Extracted information
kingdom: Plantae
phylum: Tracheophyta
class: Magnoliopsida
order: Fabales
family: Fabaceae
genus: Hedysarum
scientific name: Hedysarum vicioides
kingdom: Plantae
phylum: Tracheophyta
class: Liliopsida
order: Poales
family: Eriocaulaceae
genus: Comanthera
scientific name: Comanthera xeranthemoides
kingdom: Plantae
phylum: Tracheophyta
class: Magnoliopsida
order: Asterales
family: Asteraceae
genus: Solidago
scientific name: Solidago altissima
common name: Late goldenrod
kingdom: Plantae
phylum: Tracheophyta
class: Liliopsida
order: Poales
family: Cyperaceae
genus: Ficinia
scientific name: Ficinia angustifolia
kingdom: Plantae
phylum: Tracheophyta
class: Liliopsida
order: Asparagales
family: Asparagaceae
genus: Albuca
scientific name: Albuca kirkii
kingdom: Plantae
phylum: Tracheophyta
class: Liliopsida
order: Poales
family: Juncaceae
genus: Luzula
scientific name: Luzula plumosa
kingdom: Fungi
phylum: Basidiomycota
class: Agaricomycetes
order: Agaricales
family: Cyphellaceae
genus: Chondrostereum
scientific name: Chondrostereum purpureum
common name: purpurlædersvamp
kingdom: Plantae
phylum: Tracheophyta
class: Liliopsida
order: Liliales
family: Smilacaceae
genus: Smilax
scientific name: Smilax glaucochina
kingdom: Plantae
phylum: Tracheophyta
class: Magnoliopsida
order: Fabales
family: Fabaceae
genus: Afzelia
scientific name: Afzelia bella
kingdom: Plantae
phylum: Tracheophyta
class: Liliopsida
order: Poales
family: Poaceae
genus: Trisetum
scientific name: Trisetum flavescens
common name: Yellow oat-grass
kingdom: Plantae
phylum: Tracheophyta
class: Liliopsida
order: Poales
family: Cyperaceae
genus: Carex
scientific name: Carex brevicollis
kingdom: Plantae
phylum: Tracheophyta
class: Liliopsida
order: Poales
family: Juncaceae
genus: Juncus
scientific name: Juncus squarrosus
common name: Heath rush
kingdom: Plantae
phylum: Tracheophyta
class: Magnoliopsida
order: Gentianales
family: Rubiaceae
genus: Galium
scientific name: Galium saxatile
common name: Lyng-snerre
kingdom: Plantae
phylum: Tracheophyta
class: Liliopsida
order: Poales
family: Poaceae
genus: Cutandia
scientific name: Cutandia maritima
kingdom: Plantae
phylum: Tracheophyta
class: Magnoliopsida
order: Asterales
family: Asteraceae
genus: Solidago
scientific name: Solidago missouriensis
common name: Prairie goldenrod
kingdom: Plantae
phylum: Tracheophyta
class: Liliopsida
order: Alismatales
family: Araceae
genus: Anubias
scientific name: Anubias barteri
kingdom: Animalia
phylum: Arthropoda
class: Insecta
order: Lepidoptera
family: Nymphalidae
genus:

Given request
Could you retype every line of the entries above, matching each one character for character?

Correct result
kingdom: Plantae
phylum: Tracheophyta
class: Magnoliopsida
order: Fabales
family: Fabaceae
genus: Hedysarum
scientific name: Hedysarum vicioides
kingdom: Plantae
phylum: Tracheophyta
class: Liliopsida
order: Poales
family: Eriocaulaceae
genus: Comanthera
scientific name: Comanthera xeranthemoides
kingdom: Plantae
phylum: Tracheophyta
class: Magnoliopsida
order: Asterales
family: Asteraceae
genus: Solidago
scientific name: Solidago altissima
common name: Late goldenrod
kingdom: Plantae
phylum: Tracheophyta
class: Liliopsida
order: Poales
family: Cyperaceae
genus: Ficinia
scientific name: Ficinia angustifolia
kingdom: Plantae
phylum: Tracheophyta
class: Liliopsida
order: Asparagales
family: Asparagaceae
genus: Albuca
scientific name: Albuca kirkii
kingdom: Plantae
phylum: Tracheophyta
class: Liliopsida
order: Poales
family: Juncaceae
genus: Luzula
scientific name: Luzula plumosa
kingdom: Fungi
phylum: Basidiomycota
class: Agaricomycetes
order: Agaricales
family: Cyphellaceae
genus: Chondrostereum
scientific name: Chondrostereum purpureum
common name: purpurlædersvamp
kingdom: Plantae
phylum: Tracheophyta
class: Liliopsida
order: Liliales
family: Smilacaceae
genus: Smilax
scientific name: Smilax glaucochina
kingdom: Plantae
phylum: Tracheophyta
class: Magnoliopsida
order: Fabales
family: Fabaceae
genus: Afzelia
scientific name: Afzelia bella
kingdom: Plantae
phylum: Tracheophyta
class: Liliopsida
order: Poales
family: Poaceae
genus: Trisetum
scientific name: Trisetum flavescens
common name: Yellow oat-grass
kingdom: Plantae
phylum: Tracheophyta
class: Liliopsida
order: Poales
family: Cyperaceae
genus: Carex
scientific name: Carex brevicollis
kingdom: Plantae
phylum: Tracheophyta
class: Liliopsida
order: Poales
family: Juncaceae
genus: Juncus
scientific name: Juncus squarrosus
common name: Heath rush
kingdom: Plantae
phylum: Tracheophyta
class: Magnoliopsida
order: Gentianales
family: Rubiaceae
genus: Galium
scientific name: Galium saxatile
common name: Lyng-snerre
kingdom: Plantae
phylum: Tracheophyta
class: Liliopsida
order: Poales
family: Poaceae
genus: Cutandia
scientific name: Cutandia maritima
kingdom: Plantae
phylum: Tracheophyta
class: Magnoliopsida
order: Asterales
family: Asteraceae
genus: Solidago
scientific name: Solidago missouriensis
common name: Prairie goldenrod
kingdom: Plantae
phylum: Tracheophyta
class: Liliopsida
order: Alismatales
family: Araceae
genus: Anubias
scientific name: Anubias barteri
kingdom: Animalia
phylum: Arthropoda
class: Insecta
order: Lepidoptera
family: Nymphalidae
genus:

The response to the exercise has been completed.